Source data:
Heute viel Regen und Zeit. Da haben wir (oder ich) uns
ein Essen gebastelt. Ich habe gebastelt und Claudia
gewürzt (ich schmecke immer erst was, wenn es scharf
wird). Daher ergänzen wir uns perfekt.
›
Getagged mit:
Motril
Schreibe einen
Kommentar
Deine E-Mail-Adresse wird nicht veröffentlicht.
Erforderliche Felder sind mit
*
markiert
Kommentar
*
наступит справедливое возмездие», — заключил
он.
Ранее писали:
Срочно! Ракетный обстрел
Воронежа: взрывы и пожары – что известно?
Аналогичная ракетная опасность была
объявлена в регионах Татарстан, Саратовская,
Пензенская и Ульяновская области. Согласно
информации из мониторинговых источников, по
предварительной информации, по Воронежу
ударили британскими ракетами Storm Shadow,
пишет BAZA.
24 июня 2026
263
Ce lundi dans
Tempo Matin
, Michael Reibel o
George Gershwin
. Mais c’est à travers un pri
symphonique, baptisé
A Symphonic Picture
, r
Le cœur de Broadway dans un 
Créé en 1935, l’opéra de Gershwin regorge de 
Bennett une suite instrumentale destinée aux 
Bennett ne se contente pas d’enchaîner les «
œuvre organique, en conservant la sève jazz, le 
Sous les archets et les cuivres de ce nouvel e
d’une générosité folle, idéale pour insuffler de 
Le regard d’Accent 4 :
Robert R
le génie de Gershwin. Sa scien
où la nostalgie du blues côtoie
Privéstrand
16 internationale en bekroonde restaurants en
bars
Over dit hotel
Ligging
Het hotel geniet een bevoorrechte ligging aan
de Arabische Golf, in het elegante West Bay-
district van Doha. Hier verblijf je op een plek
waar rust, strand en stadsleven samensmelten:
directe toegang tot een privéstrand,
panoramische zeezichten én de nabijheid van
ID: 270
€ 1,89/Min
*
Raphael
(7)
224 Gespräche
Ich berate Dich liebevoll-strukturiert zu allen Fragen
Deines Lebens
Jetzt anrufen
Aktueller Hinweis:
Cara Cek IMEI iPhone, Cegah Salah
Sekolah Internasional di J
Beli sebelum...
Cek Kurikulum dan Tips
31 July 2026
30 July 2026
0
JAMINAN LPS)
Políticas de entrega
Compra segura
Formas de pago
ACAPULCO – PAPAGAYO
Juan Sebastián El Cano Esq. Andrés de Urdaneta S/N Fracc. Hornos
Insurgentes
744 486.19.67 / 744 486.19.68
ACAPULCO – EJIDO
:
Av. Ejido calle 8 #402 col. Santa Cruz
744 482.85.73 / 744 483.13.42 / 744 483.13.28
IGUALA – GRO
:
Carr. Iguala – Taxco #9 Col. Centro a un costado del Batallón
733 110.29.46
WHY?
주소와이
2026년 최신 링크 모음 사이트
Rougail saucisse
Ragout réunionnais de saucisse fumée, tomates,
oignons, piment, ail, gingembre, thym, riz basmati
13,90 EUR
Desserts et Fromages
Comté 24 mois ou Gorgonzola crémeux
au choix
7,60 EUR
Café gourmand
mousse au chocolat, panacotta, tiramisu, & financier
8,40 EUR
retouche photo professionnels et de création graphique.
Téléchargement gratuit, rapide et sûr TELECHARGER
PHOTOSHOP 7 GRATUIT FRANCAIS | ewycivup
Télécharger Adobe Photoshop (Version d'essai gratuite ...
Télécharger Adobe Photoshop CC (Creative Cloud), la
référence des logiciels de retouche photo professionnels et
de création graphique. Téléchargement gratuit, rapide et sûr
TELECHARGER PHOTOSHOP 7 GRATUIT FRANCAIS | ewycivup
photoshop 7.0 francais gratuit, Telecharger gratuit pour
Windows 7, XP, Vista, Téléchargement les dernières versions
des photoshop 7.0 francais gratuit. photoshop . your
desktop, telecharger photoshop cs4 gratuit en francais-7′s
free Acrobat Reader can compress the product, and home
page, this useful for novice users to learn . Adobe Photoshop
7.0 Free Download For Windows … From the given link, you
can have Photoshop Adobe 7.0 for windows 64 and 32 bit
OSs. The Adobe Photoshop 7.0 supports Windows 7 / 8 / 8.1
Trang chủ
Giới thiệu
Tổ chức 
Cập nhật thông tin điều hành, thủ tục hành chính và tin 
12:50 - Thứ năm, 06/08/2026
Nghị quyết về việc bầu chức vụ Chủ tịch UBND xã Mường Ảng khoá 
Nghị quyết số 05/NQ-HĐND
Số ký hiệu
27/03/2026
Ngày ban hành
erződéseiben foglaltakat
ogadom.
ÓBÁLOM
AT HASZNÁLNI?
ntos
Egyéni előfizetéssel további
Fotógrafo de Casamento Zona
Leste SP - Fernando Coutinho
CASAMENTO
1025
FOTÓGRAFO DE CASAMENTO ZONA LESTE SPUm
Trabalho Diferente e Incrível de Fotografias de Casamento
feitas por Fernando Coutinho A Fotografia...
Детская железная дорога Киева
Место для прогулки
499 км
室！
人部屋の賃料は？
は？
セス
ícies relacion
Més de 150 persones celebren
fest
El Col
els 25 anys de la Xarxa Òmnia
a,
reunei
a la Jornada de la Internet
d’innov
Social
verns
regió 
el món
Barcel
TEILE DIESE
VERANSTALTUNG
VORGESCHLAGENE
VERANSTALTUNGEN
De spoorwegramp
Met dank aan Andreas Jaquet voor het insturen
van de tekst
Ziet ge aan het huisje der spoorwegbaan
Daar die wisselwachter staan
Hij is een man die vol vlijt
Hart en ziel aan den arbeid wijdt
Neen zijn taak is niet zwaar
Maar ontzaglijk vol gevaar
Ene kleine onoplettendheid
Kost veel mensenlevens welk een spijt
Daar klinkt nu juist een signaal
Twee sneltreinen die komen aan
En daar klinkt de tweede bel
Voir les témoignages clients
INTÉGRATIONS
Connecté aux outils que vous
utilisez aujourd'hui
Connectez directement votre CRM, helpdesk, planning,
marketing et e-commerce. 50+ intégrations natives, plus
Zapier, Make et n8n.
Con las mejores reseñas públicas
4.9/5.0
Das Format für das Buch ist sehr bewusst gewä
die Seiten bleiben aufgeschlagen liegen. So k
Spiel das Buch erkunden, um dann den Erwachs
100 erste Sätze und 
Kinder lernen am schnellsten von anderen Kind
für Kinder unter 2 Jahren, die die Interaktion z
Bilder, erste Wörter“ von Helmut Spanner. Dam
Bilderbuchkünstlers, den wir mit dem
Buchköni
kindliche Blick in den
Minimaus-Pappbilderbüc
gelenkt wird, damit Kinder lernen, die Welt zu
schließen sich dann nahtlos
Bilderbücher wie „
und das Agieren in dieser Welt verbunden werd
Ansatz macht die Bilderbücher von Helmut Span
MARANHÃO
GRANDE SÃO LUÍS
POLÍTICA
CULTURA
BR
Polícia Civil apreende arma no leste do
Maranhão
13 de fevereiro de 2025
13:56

The task:
Retype every record above exactly as it appears.

Response to the task:
Heute viel Regen und Zeit. Da haben wir (oder ich) uns
ein Essen gebastelt. Ich habe gebastelt und Claudia
gewürzt (ich schmecke immer erst was, wenn es scharf
wird). Daher ergänzen wir uns perfekt.
›
Getagged mit:
Motril
Schreibe einen
Kommentar
Deine E-Mail-Adresse wird nicht veröffentlicht.
Erforderliche Felder sind mit
*
markiert
Kommentar
*
наступит справедливое возмездие», — заключил
он.
Ранее писали:
Срочно! Ракетный обстрел
Воронежа: взрывы и пожары – что известно?
Аналогичная ракетная опасность была
объявлена в регионах Татарстан, Саратовская,
Пензенская и Ульяновская области. Согласно
информации из мониторинговых источников, по
предварительной информации, по Воронежу
ударили британскими ракетами Storm Shadow,
пишет BAZA.
24 июня 2026
263
Ce lundi dans
Tempo Matin
, Michael Reibel o
George Gershwin
. Mais c’est à travers un pri
symphonique, baptisé
A Symphonic Picture
, r
Le cœur de Broadway dans un 
Créé en 1935, l’opéra de Gershwin regorge de 
Bennett une suite instrumentale destinée aux 
Bennett ne se contente pas d’enchaîner les «
œuvre organique, en conservant la sève jazz, le 
Sous les archets et les cuivres de ce nouvel e
d’une générosité folle, idéale pour insuffler de 
Le regard d’Accent 4 :
Robert R
le génie de Gershwin. Sa scien
où la nostalgie du blues côtoie
Privéstrand
16 internationale en bekroonde restaurants en
bars
Over dit hotel
Ligging
Het hotel geniet een bevoorrechte ligging aan
de Arabische Golf, in het elegante West Bay-
district van Doha. Hier verblijf je op een plek
waar rust, strand en stadsleven samensmelten:
directe toegang tot een privéstrand,
panoramische zeezichten én de nabijheid van
ID: 270
€ 1,89/Min
*
Raphael
(7)
224 Gespräche
Ich berate Dich liebevoll-strukturiert zu allen Fragen
Deines Lebens
Jetzt anrufen
Aktueller Hinweis:
Cara Cek IMEI iPhone, Cegah Salah
Sekolah Internasional di J
Beli sebelum...
Cek Kurikulum dan Tips
31 July 2026
30 July 2026
0
JAMINAN LPS)
Políticas de entrega
Compra segura
Formas de pago
ACAPULCO – PAPAGAYO
Juan Sebastián El Cano Esq. Andrés de Urdaneta S/N Fracc. Hornos
Insurgentes
744 486.19.67 / 744 486.19.68
ACAPULCO – EJIDO
:
Av. Ejido calle 8 #402 col. Santa Cruz
744 482.85.73 / 744 483.13.42 / 744 483.13.28
IGUALA – GRO
:
Carr. Iguala – Taxco #9 Col. Centro a un costado del Batallón
733 110.29.46
WHY?
주소와이
2026년 최신 링크 모음 사이트
Rougail saucisse
Ragout réunionnais de saucisse fumée, tomates,
oignons, piment, ail, gingembre, thym, riz basmati
13,90 EUR
Desserts et Fromages
Comté 24 mois ou Gorgonzola crémeux
au choix
7,60 EUR
Café gourmand
mousse au chocolat, panacotta, tiramisu, & financier
8,40 EUR
retouche photo professionnels et de création graphique.
Téléchargement gratuit, rapide et sûr TELECHARGER
PHOTOSHOP 7 GRATUIT FRANCAIS | ewycivup
Télécharger Adobe Photoshop (Version d'essai gratuite ...
Télécharger Adobe Photoshop CC (Creative Cloud), la
référence des logiciels de retouche photo professionnels et
de création graphique. Téléchargement gratuit, rapide et sûr
TELECHARGER PHOTOSHOP 7 GRATUIT FRANCAIS | ewycivup
photoshop 7.0 francais gratuit, Telecharger gratuit pour
Windows 7, XP, Vista, Téléchargement les dernières versions
des photoshop 7.0 francais gratuit. photoshop . your
desktop, telecharger photoshop cs4 gratuit en francais-7′s
free Acrobat Reader can compress the product, and home
page, this useful for novice users to learn . Adobe Photoshop
7.0 Free Download For Windows … From the given link, you
can have Photoshop Adobe 7.0 for windows 64 and 32 bit
OSs. The Adobe Photoshop 7.0 supports Windows 7 / 8 / 8.1
Trang chủ
Giới thiệu
Tổ chức 
Cập nhật thông tin điều hành, thủ tục hành chính và tin 
12:50 - Thứ năm, 06/08/2026
Nghị quyết về việc bầu chức vụ Chủ tịch UBND xã Mường Ảng khoá 
Nghị quyết số 05/NQ-HĐND
Số ký hiệu
27/03/2026
Ngày ban hành
erződéseiben foglaltakat
ogadom.
ÓBÁLOM
AT HASZNÁLNI?
ntos
Egyéni előfizetéssel további
Fotógrafo de Casamento Zona
Leste SP - Fernando Coutinho
CASAMENTO
1025
FOTÓGRAFO DE CASAMENTO ZONA LESTE SPUm
Trabalho Diferente e Incrível de Fotografias de Casamento
feitas por Fernando Coutinho A Fotografia...
Детская железная дорога Киева
Место для прогулки
499 км
室！
人部屋の賃料は？
は？
セス
ícies relacion
Més de 150 persones celebren
fest
El Col
els 25 anys de la Xarxa Òmnia
a,
reunei
a la Jornada de la Internet
d’innov
Social
verns
regió 
el món
Barcel
TEILE DIESE
VERANSTALTUNG
VORGESCHLAGENE
VERANSTALTUNGEN
De spoorwegramp
Met dank aan Andreas Jaquet voor het insturen
van de tekst
Ziet ge aan het huisje der spoorwegbaan
Daar die wisselwachter staan
Hij is een man die vol vlijt
Hart en ziel aan den arbeid wijdt
Neen zijn taak is niet zwaar
Maar ontzaglijk vol gevaar
Ene kleine onoplettendheid
Kost veel mensenlevens welk een spijt
Daar klinkt nu juist een signaal
Twee sneltreinen die komen aan
En daar klinkt de tweede bel
Voir les témoignages clients
INTÉGRATIONS
Connecté aux outils que vous
utilisez aujourd'hui
Connectez directement votre CRM, helpdesk, planning,
marketing et e-commerce. 50+ intégrations natives, plus
Zapier, Make et n8n.
Con las mejores reseñas públicas
4.9/5.0
Das Format für das Buch ist sehr bewusst gewä
die Seiten bleiben aufgeschlagen liegen. So k
Spiel das Buch erkunden, um dann den Erwachs
100 erste Sätze und 
Kinder lernen am schnellsten von anderen Kind
für Kinder unter 2 Jahren, die die Interaktion z
Bilder, erste Wörter“ von Helmut Spanner. Dam
Bilderbuchkünstlers, den wir mit dem
Buchköni
kindliche Blick in den
Minimaus-Pappbilderbüc
gelenkt wird, damit Kinder lernen, die Welt zu
schließen sich dann nahtlos
Bilderbücher wie „
und das Agieren in dieser Welt verbunden werd
Ansatz macht die Bilderbücher von Helmut Span
MARANHÃO
GRANDE SÃO LUÍS
POLÍTICA
CULTURA
BR
Polícia Civil apreende arma no leste do
Maranhão
13 de fevereiro de 2025
13:56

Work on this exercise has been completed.